10: Confirmation Bias

10 3 0
                                    

Kita pernah saling mengenal dulu.

Jantung Lilly berdebar kencang mendengarnya. Kecurigaannya terkonfirmasi sekarang. Pemuda di hadapannya adalah Thomas.

Lilly masih tidak percaya dia bisa melupakan Thomas begitu saja. Menurut Clara, Thomas adalah orang yang dekat dengan Lilly selama tahun seniornya. Thomas pastilah orang yang luar biasa jika dia bisa membuat Lilly cukup memercayainya dan menjadikannya teman. Seseorang sepenting itu seharusnya tidak mudah dilupakan. Malah, mereka seharusnya menempel di otaknya seperti stiker.

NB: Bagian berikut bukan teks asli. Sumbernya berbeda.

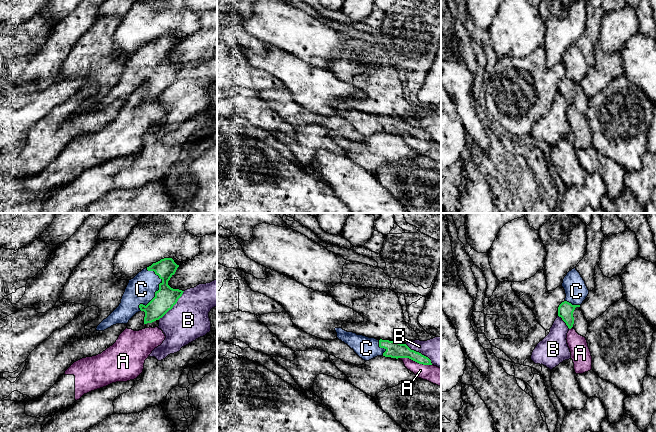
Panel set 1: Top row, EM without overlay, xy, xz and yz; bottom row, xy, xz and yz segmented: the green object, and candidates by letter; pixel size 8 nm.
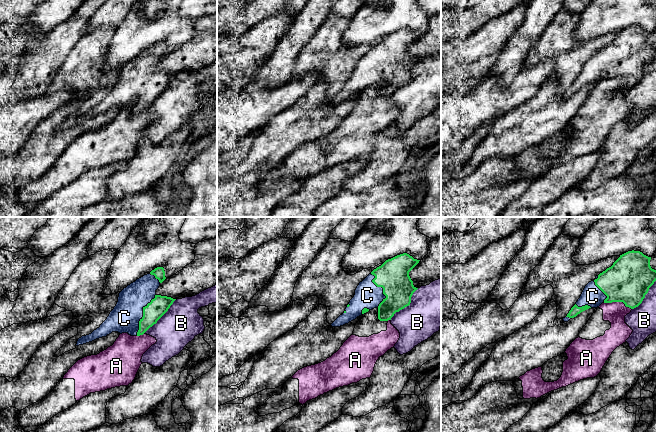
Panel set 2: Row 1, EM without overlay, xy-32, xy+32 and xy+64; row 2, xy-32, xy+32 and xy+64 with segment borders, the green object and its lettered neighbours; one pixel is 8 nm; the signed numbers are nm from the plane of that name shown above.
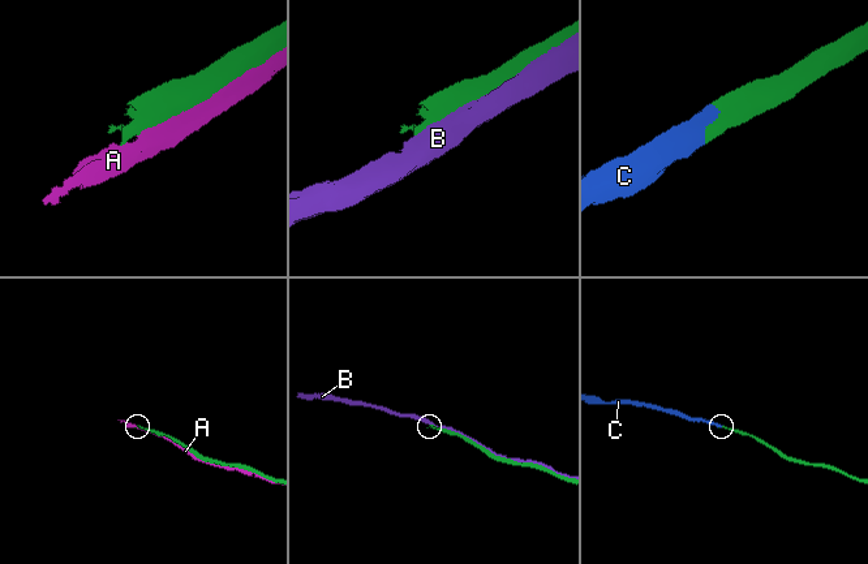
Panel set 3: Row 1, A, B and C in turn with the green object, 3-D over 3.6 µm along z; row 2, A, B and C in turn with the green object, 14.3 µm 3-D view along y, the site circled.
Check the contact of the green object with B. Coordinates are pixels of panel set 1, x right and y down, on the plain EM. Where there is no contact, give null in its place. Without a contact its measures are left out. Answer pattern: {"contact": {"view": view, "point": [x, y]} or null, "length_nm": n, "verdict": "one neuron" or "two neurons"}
{"contact": {"view": "xy", "point": [173, 81]}, "length_nm": 320, "verdict": "two neurons"}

Untuk beberapa saat, Lilly memperhatikan wajah Thomas. Pemuda itu tampak lelah. Wajahnya sedikit pucat, matanya terlihat sedikit memerah, dan rambut hitamnya berantakan. Dia berusaha tersenyum meski ekspresinya muram. Lama sekali Lilly mengamati wajah itu, siapa tahu salah satu memorinya bisa muncul begitu saja dengan melakukannya. Tentu saja dia tidak berhasil.

"Kau sedang sedih, ya?" tanya Lilly.

Senyum Thomas memudar sesaat. Detik berikutnya, senyumnya kembali lebar. "Hanya ada sesuatu yang kupikirkan. Bukan sesuatu yang sangat penting."

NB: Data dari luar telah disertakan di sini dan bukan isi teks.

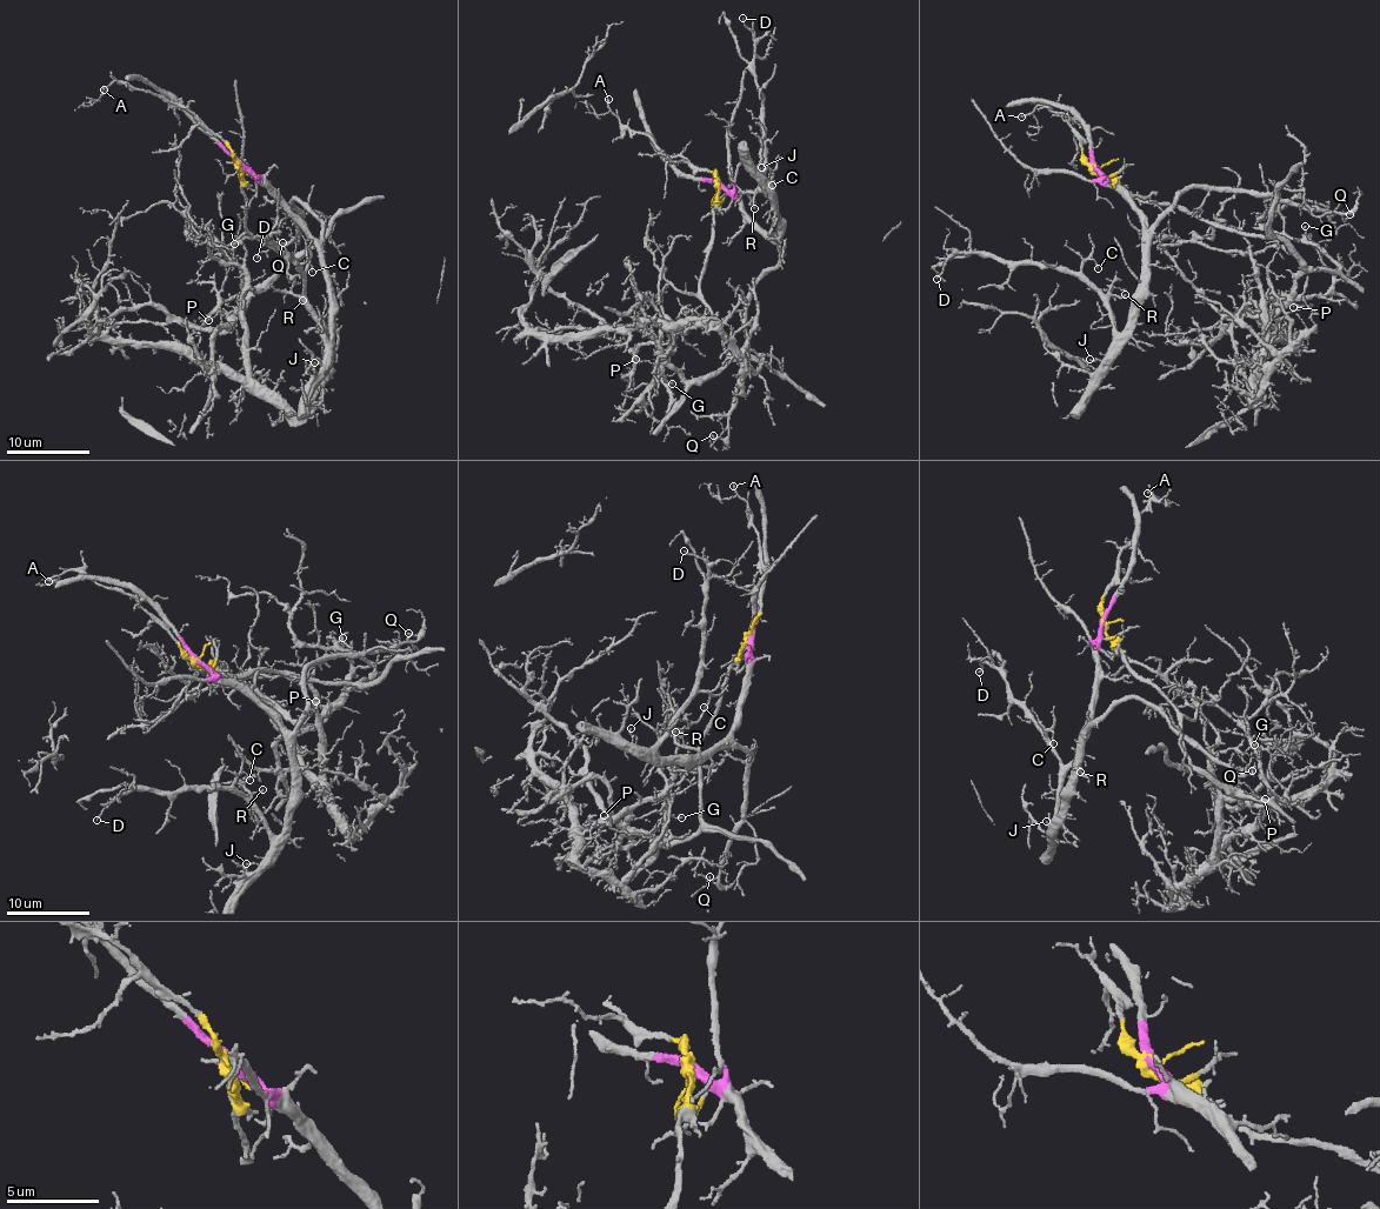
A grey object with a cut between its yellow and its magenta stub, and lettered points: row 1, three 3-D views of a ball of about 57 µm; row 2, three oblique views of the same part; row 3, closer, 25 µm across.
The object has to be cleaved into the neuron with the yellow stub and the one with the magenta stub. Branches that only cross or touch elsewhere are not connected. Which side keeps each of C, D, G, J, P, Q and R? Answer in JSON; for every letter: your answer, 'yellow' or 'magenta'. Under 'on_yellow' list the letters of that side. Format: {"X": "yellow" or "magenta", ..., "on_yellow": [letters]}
{"C": "magenta", "D": "magenta", "G": "yellow", "J": "magenta", "P": "yellow", "Q": "magenta", "R": "magenta", "on_yellow": ["G", "P"]}

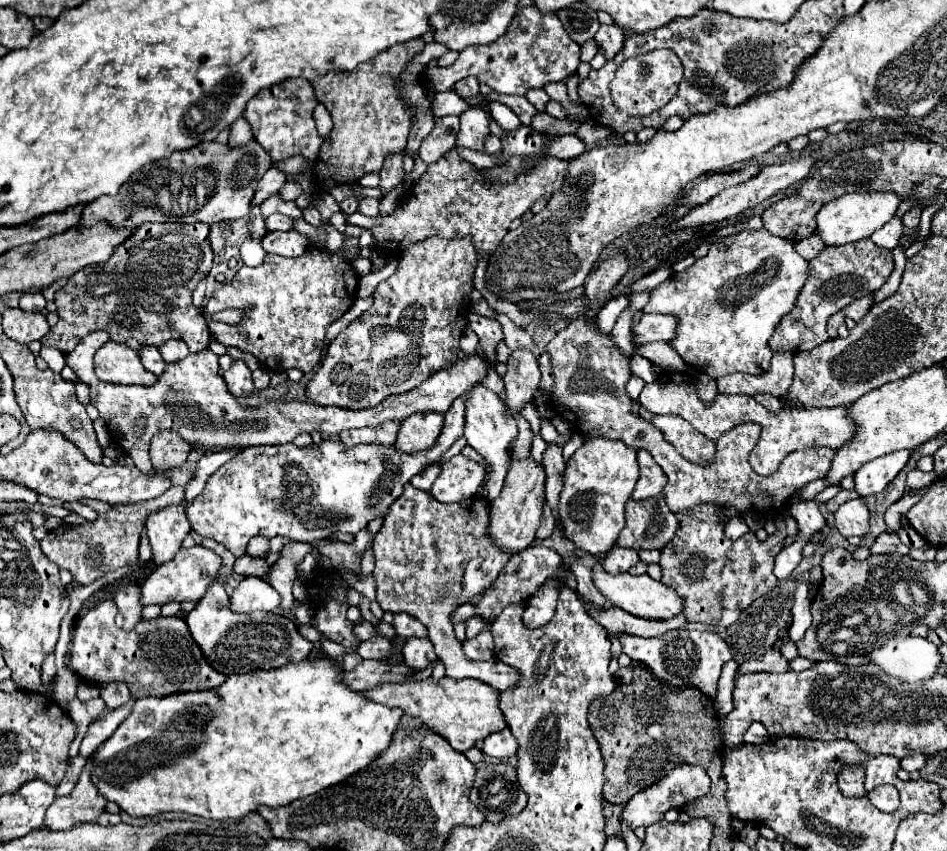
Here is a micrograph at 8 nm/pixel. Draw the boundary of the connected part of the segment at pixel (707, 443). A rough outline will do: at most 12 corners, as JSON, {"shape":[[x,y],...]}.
{"shape":[[653,416],[651,424],[683,458],[705,466],[715,442],[681,416]]}

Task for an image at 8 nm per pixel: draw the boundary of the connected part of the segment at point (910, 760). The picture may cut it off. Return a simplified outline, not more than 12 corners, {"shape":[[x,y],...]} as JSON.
{"shape":[[907,756],[901,768],[907,772],[925,766],[925,756]]}

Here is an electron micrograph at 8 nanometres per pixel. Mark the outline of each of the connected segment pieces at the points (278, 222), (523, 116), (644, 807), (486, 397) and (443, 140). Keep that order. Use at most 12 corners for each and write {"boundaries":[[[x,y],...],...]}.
{"boundaries":[[[285,214],[265,220],[267,230],[293,230],[295,222]],[[491,92],[485,100],[501,102],[528,126],[538,112],[525,96]],[[683,764],[623,808],[631,830],[705,796],[703,768]],[[477,384],[465,400],[467,444],[487,460],[489,500],[501,492],[517,424]],[[459,116],[435,118],[419,158],[437,162],[455,148]]]}

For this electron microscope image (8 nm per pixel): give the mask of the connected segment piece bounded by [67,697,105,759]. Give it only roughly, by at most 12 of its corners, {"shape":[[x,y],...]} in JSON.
{"shape":[[101,697],[89,702],[73,698],[67,712],[77,724],[77,738],[69,746],[69,759],[79,752],[89,724],[105,710]]}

Lilly bertanya-tanya apa yang ada di dalam pikiran Thomas sekarang. Seperti apa hidup Thomas selama ini? Apa masalahnya yang begitu mengganggunya? Betapa aneh, melihat seseorang yang pernah dekat denganmu tanpa tahu apa-apa tentangnya. Lilly tidak bisa membayangkan bagaimana perasaan Thomas menghadapinya, yang tidak ingat sedikit pun tentang cerita mereka.

"Apa aku yang membuatmu sedih?" tebak Lilly. "Kita saling mengenal dan aku tidak mengingatmu. Aku yakin itu pasti menyakitkan sekali."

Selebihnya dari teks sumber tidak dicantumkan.